Letter to Home
Dear Mom,
I hope this letter finds you and the rest of the family well.
I don't know why I'm sitting here, wide awake, Christmas Eve, writing
this letter. By the time you get it, it will be well into the new year.
I guess I'm more homesick than I want to admit.
It's cold here and there is snow, but it sure isn't like the winters I
remember in River Run. Here the cold cuts through clean to the bone; so
deep sometimes I feel I'll never get warm again. And the snow makes my
toes go numb and it sure makes it hard to walk all the miles from one
camp to the other.
I wish I was home right now, sitting in front of a roaring fire, helping
you get the last of the cards addressed so they could be sent out before
Christmas. I wish I was home to give Jeff a hard time about eating too
many Christmas cookies. You did bake them this year, didn't you? If I
close my eyes and concentrate really hard I can smell them baking in the
oven. Just like when we were kids and would come in from playing in the
snow and you would have fresh cookies and hot cocoa waiting for us.

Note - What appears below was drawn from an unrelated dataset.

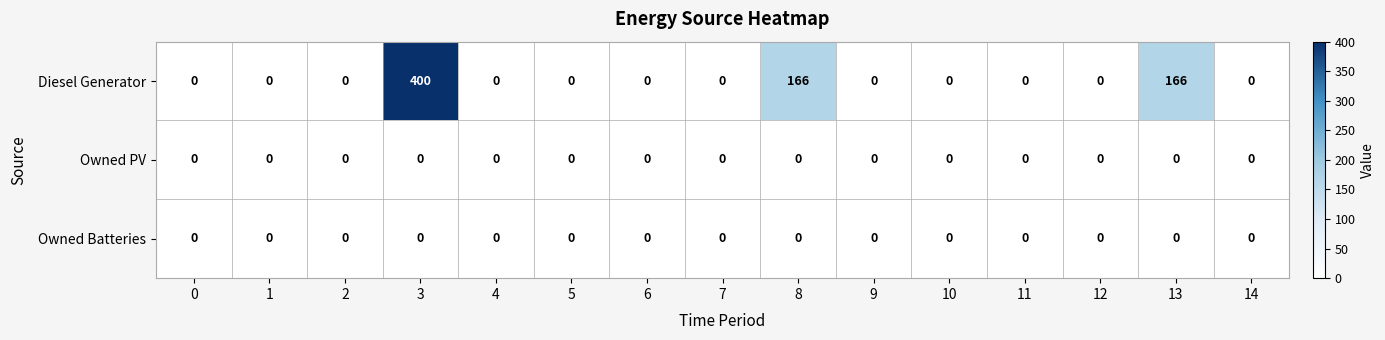

The Diesel Generator series shows 139 at 12. True or false?

False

I'm sure the tree is in the same spot that it always was. I hope it is.
I know you've talked about moving it, but this way I can picture it with
all the same ornaments and icicles. (Did you make sure Linda didn't put
the icicles in clumps? I don't think she'll ever learn that they need to
be spread out.) How I loved running down the stairs as a kid to see
what Santa had brought. Remember the year Santa brought me the skates
and I fell the first time on them and broke my arm?
Are you fixing turkey with cranberry dressing? What I wouldn't give to
have a regular Christmas dinner instead the same old rations out of a
tin can; day in and day out.
Mom, I wonder if this war will ever be over and I'll get to come home
and spend the holidays with my family. I know I'm here for a reason and
I know we're going to win. We have to. I've seen the way people live
here and how they are treated, their lives torn apart because of one
man's hatred and desire to rule the world. We can't let him win and
thinking back on Christmases past, I know that if we win this war, I am
helping to protect that magic for generations to come. The freedom to
celebrate this holiday and have turkey and dressing, presents under the
tree and midnight mass, cookies and cocoa and kissing girls under the
mistletoe. (Of course I never did that, just Jeff.)

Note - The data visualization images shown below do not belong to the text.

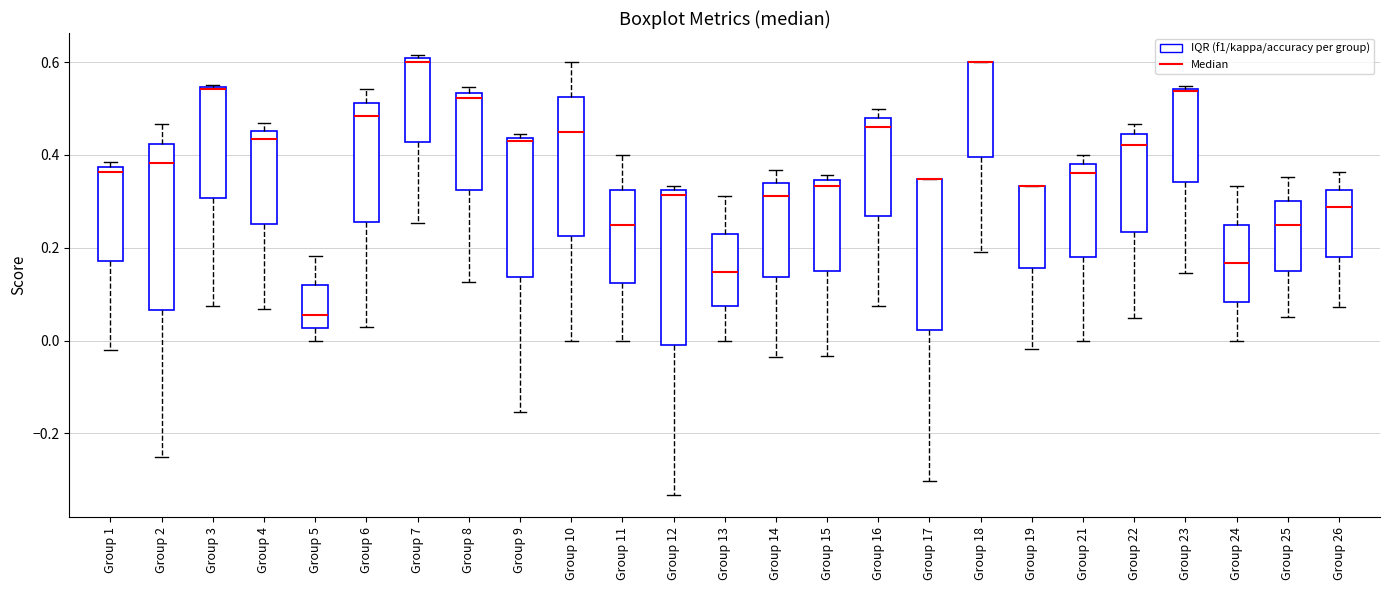

Reading left to right, transcribe this box plot: for each box, give where its median line is, the range the box spans, and where its two whiskers end, as read against the y-axis. The values are not printed on the chart, so give them approximately, as read against the axis.

Group 1: median 0.36, box 0.18 to 0.38, whiskers -0.02 to 0.38 (just above the box's upper edge)
Group 2: median 0.38, box 0.06 to 0.42, whiskers -0.24 to 0.46
Group 3: median 0.54, box 0.30 to 0.54, whiskers 0.08 to 0.56
Group 4: median 0.44, box 0.26 to 0.46, whiskers 0.06 to 0.46 (just above the box's upper edge)
Group 5: median 0.06, box 0.02 to 0.12, whiskers 0.00 to 0.18
Group 6: median 0.48, box 0.26 to 0.52, whiskers 0.02 to 0.54
Group 7: median 0.60 (just below the box's upper edge), box 0.42 to 0.60, whiskers 0.26 to 0.62
Group 8: median 0.52, box 0.32 to 0.54, whiskers 0.12 to 0.54 (just above the box's upper edge)
Group 9: median 0.44 (just below the box's upper edge), box 0.14 to 0.44, whiskers -0.16 to 0.44 (just above the box's upper edge)
Group 10: median 0.46, box 0.22 to 0.52, whiskers 0.00 to 0.60
Group 11: median 0.26, box 0.12 to 0.32, whiskers 0.00 to 0.40
Group 12: median 0.32 (just below the box's upper edge), box 0.00 to 0.32, whiskers -0.34 to 0.34
Group 13: median 0.14, box 0.08 to 0.24, whiskers 0.00 to 0.32
Group 14: median 0.32, box 0.14 to 0.34, whiskers -0.04 to 0.36
Group 15: median 0.34 (just below the box's upper edge), box 0.16 to 0.34, whiskers -0.04 to 0.36
Group 16: median 0.46, box 0.26 to 0.48, whiskers 0.08 to 0.50
Group 17: median 0.34 (drawn on the box's upper edge), box 0.02 to 0.34, whiskers -0.30 to 0.34
Group 18: median 0.60 (drawn on the box's upper edge), box 0.40 to 0.60, whiskers 0.20 to 0.60
Group 19: median 0.34 (drawn on the box's upper edge), box 0.16 to 0.34, whiskers -0.02 to 0.34
Group 21: median 0.36, box 0.18 to 0.38, whiskers 0.00 to 0.40
Group 22: median 0.42, box 0.24 to 0.44, whiskers 0.04 to 0.46
Group 23: median 0.54, box 0.34 to 0.54, whiskers 0.14 to 0.54
Group 24: median 0.16, box 0.08 to 0.26, whiskers 0.00 to 0.34
Group 25: median 0.24, box 0.14 to 0.30, whiskers 0.06 to 0.36
Group 26: median 0.28, box 0.18 to 0.32, whiskers 0.08 to 0.36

So I guess I'll spend this Christmas remembering and thinking of those I
love. And hoping that by next Christmas, we'll all be together again.
I better go, this letter is longer than I intended and it's getting late
here. Actually it's Christmas now, so Merry Christmas, Mom. Tell Jeff
and Linda the same. I'll write again soon.
Your loving son,
Hank
p.s. Thanks for always making Christmas special, Mom. Those times never
meant more to me than they do right now.